**EXERCISE INSTRUCTIONS:** Whenever the word "this" appears in a line of the data below, copy that line.

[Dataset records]
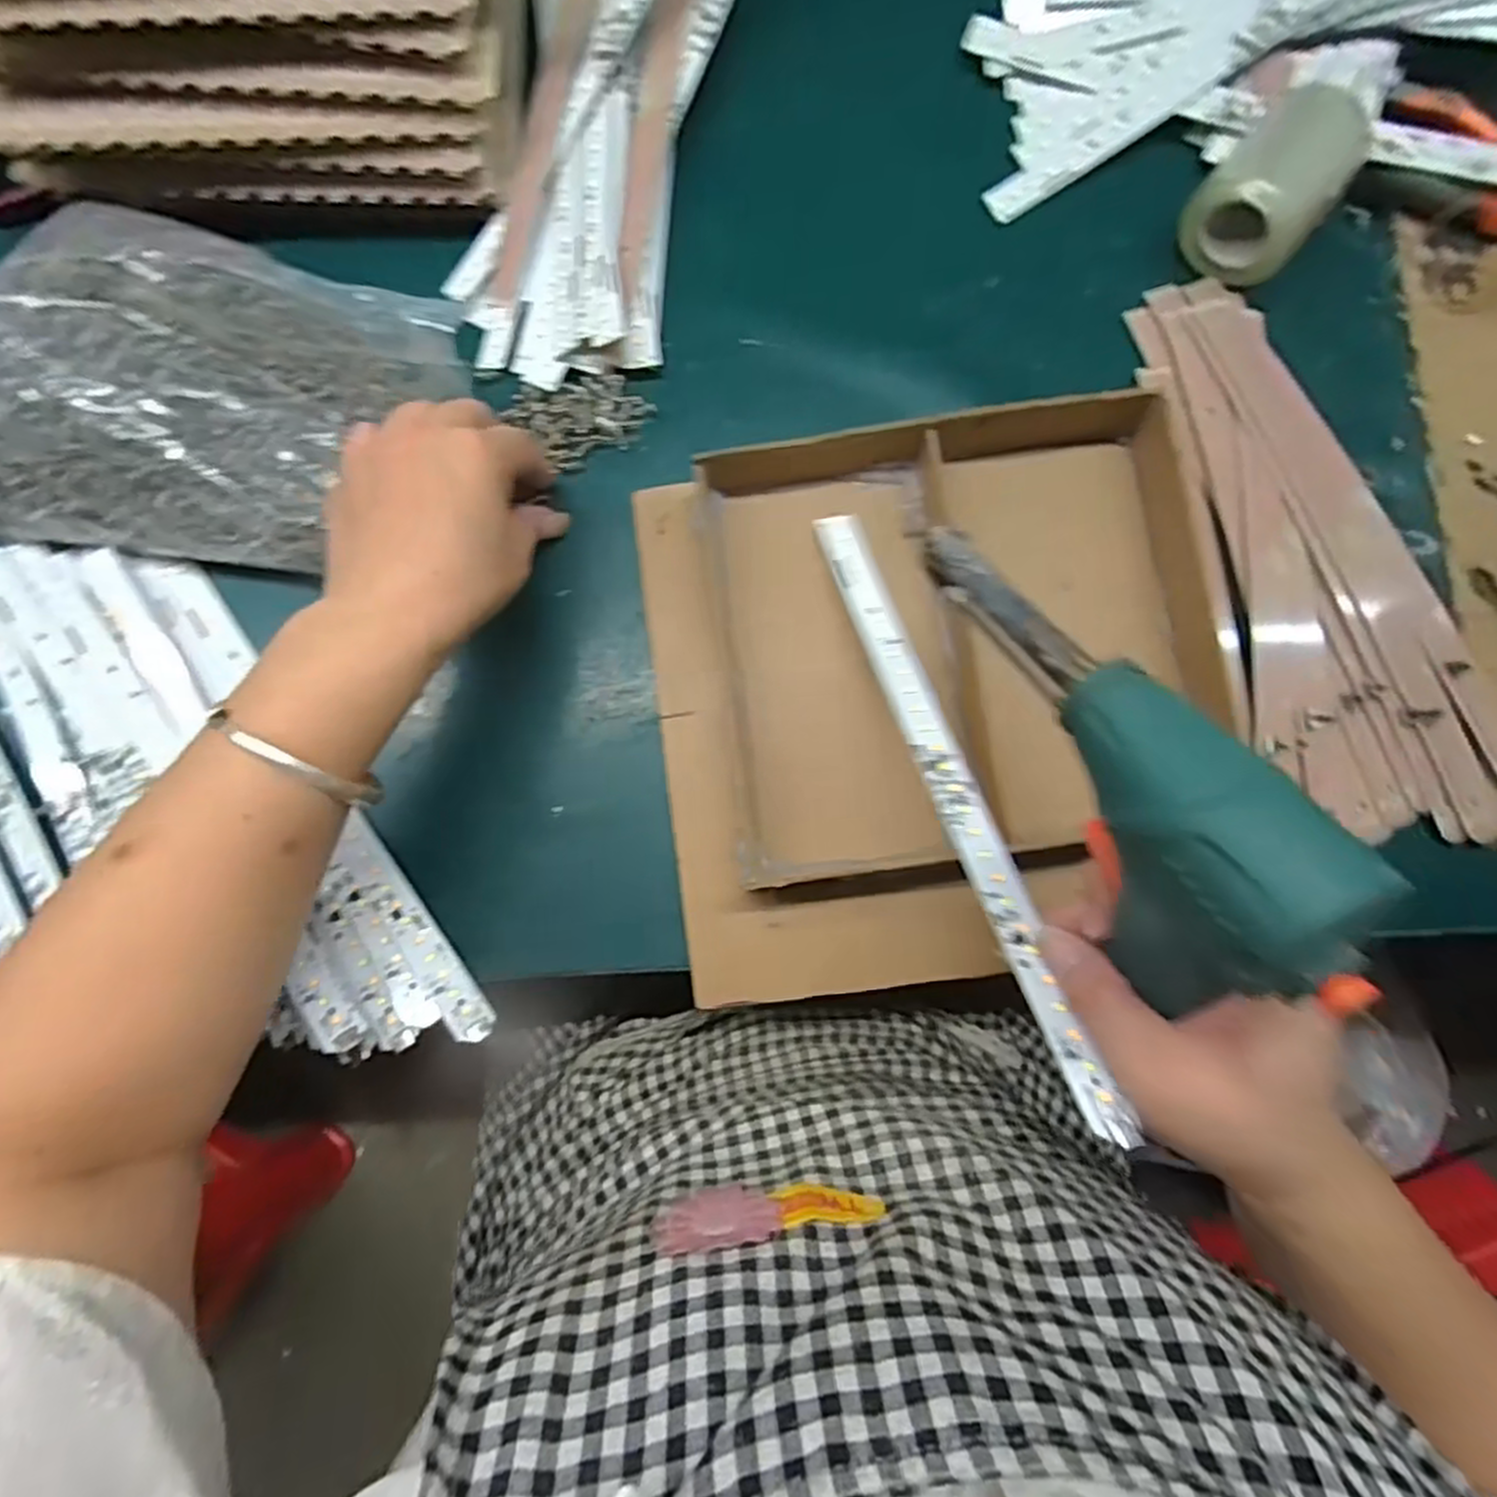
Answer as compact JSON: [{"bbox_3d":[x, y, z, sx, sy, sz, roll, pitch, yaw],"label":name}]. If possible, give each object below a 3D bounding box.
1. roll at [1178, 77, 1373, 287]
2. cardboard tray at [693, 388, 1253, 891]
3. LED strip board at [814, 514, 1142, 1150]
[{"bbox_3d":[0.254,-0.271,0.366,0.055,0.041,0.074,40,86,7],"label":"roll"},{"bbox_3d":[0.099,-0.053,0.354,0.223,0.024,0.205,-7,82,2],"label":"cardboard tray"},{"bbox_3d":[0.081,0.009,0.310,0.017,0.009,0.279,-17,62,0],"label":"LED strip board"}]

==

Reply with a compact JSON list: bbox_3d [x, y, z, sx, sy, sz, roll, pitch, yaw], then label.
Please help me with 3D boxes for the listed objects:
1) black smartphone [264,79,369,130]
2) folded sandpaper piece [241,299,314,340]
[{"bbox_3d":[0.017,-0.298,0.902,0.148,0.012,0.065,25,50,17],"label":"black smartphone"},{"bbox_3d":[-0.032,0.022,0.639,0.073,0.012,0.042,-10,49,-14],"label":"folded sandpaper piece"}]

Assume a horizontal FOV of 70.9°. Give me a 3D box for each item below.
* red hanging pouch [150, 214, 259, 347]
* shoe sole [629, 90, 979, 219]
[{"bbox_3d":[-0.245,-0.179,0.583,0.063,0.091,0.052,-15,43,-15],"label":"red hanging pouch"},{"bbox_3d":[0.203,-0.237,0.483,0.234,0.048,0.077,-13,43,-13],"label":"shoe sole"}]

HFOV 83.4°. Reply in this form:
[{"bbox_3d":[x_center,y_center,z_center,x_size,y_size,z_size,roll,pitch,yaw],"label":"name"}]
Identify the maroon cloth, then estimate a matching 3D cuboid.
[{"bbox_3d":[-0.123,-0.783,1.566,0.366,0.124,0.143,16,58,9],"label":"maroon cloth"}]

...

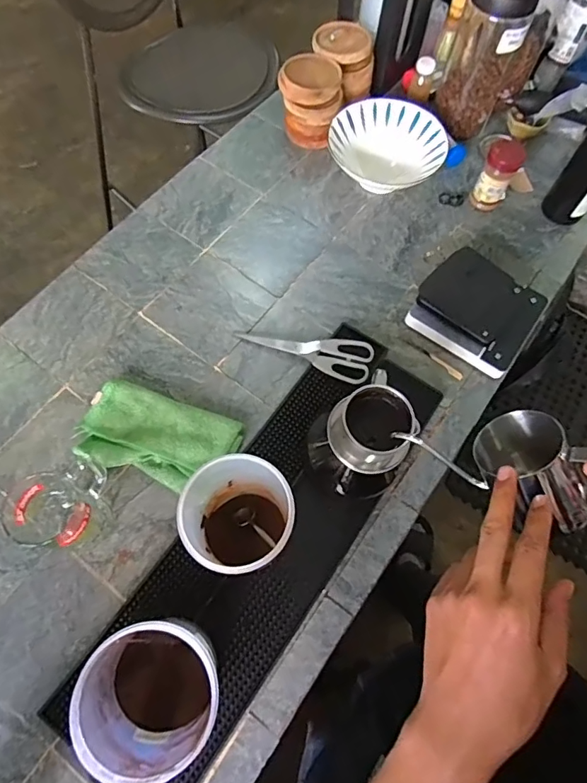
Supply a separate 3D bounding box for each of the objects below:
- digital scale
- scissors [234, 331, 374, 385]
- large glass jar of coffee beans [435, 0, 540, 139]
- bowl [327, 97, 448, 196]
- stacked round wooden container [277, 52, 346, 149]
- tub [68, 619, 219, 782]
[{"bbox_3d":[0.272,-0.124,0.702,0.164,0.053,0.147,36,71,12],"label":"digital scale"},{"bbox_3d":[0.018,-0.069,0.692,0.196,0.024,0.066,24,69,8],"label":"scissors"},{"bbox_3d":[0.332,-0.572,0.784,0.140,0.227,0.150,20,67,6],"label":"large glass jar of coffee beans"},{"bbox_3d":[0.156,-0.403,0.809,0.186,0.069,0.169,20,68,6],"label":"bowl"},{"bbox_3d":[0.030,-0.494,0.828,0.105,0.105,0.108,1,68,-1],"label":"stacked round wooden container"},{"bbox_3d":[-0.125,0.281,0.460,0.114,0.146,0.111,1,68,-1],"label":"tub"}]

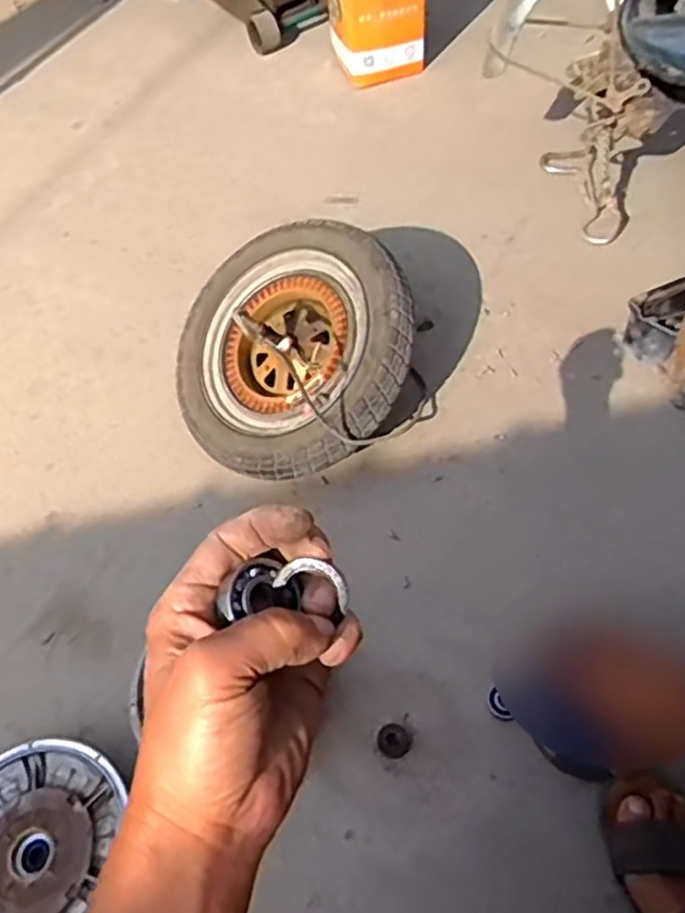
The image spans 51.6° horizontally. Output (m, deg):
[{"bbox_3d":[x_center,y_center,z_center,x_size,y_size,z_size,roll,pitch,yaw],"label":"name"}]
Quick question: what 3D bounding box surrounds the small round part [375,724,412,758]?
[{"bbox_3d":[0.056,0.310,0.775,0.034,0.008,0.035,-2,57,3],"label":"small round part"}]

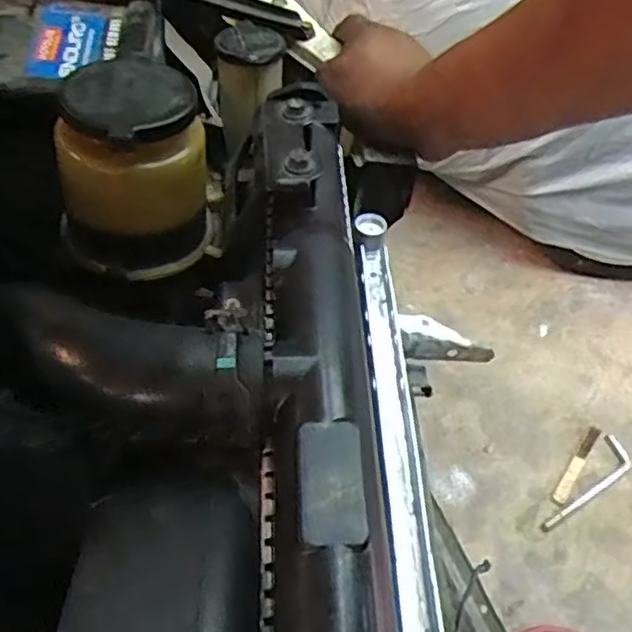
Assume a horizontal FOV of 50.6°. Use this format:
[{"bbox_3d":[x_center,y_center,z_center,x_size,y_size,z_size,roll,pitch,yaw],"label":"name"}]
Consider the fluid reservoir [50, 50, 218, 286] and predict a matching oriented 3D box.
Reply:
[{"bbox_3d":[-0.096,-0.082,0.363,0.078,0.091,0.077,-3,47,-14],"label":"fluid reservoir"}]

**EXPECTED OUTPUT:**
HFOV 83.4°. Reply in this form:
Assume a horizontal FOV of 50.6°. Use this format:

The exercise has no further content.